Wednesday, November 13, 2002 - Copyright © Las Vegas Review-Journal

The U.S. Supreme Court Tuesday agreed to decide whether the federal government can withhold access to information on about 200,000 firearm traces per year, conducted when officers confiscate a weapon "at a crime scene" (the weapon need not actually have been used in the crime) and proceed to backtrack who made it, sold it and bought it.

The conflict, as generally reported, pits those who believe the information should be available to various watchdog groups, against the Bush administration (backed by the NRA and the Fraternal Order of Police), arguing such records must be kept confidential to safeguard investigations and protect gun-owners' privacy.

Unfortunately, the entire debate revolves around the wrong question.
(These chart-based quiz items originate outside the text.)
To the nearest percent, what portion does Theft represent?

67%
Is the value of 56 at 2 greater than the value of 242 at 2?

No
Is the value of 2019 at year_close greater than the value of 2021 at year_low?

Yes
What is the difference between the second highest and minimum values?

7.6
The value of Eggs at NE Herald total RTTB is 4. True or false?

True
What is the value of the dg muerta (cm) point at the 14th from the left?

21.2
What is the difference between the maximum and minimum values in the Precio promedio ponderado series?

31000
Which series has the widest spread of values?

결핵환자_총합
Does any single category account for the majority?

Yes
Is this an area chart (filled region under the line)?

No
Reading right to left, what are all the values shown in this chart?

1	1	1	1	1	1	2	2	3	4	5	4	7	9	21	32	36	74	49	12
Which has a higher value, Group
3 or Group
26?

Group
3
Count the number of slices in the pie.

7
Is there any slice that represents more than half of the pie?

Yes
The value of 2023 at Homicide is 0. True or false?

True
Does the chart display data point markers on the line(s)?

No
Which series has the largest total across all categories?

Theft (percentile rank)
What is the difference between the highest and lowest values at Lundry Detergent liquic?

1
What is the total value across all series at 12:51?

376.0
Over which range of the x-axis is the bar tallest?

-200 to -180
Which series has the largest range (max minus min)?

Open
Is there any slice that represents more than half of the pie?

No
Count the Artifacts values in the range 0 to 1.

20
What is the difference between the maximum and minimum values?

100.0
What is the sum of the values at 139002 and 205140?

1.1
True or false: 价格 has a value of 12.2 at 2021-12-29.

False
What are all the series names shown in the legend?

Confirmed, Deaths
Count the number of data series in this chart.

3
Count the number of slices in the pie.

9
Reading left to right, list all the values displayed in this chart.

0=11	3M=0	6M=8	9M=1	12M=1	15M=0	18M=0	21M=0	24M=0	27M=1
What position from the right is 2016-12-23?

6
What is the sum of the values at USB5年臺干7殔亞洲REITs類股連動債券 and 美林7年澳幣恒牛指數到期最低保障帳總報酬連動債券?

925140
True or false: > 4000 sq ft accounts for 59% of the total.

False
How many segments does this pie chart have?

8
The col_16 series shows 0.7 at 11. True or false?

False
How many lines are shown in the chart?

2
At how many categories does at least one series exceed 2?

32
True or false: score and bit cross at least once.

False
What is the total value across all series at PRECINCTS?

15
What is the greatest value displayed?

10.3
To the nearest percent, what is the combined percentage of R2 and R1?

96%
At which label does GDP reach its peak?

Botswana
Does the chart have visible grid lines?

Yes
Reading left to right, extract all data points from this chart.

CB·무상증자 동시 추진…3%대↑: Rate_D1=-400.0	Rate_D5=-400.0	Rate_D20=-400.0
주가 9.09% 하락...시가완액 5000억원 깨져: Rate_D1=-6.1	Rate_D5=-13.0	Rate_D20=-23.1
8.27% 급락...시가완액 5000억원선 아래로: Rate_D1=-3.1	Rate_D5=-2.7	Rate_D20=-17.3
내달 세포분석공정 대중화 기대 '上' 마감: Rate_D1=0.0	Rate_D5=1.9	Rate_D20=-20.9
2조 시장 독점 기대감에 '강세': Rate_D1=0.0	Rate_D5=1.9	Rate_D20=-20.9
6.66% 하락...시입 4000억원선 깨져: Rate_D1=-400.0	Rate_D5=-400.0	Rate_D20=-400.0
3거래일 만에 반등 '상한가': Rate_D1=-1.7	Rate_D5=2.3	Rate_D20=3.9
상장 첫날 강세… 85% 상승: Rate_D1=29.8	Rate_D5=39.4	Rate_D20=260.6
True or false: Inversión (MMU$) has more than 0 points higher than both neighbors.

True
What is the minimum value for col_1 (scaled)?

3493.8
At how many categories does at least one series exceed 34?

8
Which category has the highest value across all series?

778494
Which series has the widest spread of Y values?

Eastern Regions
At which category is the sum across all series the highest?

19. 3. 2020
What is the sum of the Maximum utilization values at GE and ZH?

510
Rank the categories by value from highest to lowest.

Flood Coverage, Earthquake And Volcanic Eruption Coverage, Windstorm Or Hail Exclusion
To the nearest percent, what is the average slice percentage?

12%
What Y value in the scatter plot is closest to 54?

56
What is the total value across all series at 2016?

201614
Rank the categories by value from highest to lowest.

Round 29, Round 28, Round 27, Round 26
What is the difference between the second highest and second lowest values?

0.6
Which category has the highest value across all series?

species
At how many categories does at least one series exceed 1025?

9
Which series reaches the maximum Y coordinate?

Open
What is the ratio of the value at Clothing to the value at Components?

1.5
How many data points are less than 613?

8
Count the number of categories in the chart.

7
Information gathered by government agencies is and should be public, unless a compelling argument can be made that the release of a specific piece of information puts in danger the national security, or a specific individual's life or safety. If we don't want the government to have our private information, the answer is to make sure the government is not empowered to gather, retain or catalog it in the first place.

What's bizarre about the current case is that the Brady Act provides gun-buyers with just such a protection. As a compromise without which the 1993 Brady Act -- authorizing the gun-buyer background checks -- would never have passed at all, sponsors guaranteed the federal government would destroy records of any such background checks "immediately."

And that language persists in the law itself.

By arguing it should be allowed to keep the records secret, the Bush Justice Department "is trying to make a bad situation a little better," agrees Larry Pratt, executive director of Gun Owners of America, "instead of just saying what they should say, which is, `We don't have any such database; all those records have been destroyed as required by law.' "

So the Supreme Court has just agreed to decide a case concerning the disposition of gun-purchase records ... many of which no federal agency is allowed, by law, to compile or keep.